CLI interface for detecting of linking reads. Linking reads are the reads start in a tss cluster and in poly(A) cluster. Linking reads represents transcript complete isoforms.

lapa_link_tss_to_tes [OPTIONS]

Options

--alignment <alignment>: Required Path of the bam file. Start and end position of each read in the file will be overlaped against the tss/poly(A) cluster and annotated accordingly.

--lapa_dir <lapa_dir>: Required LAPA output directory of generated before with lapa command.

--lapa_tss_dir <lapa_tss_dir>: Required LAPA output directory of generated before with lapa_tss command.

--output <output>: Required Output path to .csv file which contains linking reads.

--mapq <mapq>: Minimum read quality to required for linking.

--min_read_length <min_read_length>: Minimum read quality to required for linking.

--dataset <dataset>: Which dataset to use in linking.

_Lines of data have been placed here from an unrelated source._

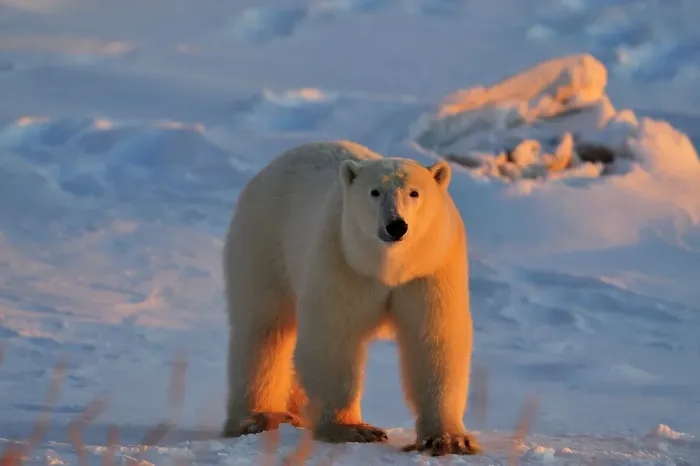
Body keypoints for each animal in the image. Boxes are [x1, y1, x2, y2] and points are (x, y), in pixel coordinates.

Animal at [221, 140, 480, 456]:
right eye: (374, 191)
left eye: (414, 192)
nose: (396, 225)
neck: (388, 268)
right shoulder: (342, 259)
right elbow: (333, 335)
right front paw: (352, 428)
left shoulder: (430, 266)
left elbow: (433, 339)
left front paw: (449, 439)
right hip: (265, 241)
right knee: (264, 330)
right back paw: (257, 417)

Valid options (all, raw_all, or dataset)

lapa_correct_talon

CLI interface for create GTF file with tss/poly(A) cluster support based on the linking reads and using splice chain of TALON.

lapa_correct_talon [OPTIONS]

Options

--links <links>: Required Path to linking read file generated with lapa_link_tss_to_tes command

--read_annot <read_annot>: Required read_annot of TALON annotating read, transcript assignments.

--gtf_input <gtf_input>: Required Input gtf file to extract splice chains.

--gtf_output <gtf_output>: Required Output corrected gtf contains trascripts with tss/poly(A) end support.

--abundance_input <abundance_input>: Required Input abundance file of TALON which contains abundance of each transcript.

--abundance_output <abundance_output>: Required Update abundance file which calculated based on abundance of linking reads.

--keep_unsupported: Keep transcripts without tss and tes support in the original gtf. If true transcript created with non-linking reads (partial) in the original files are kept gtf and abundance.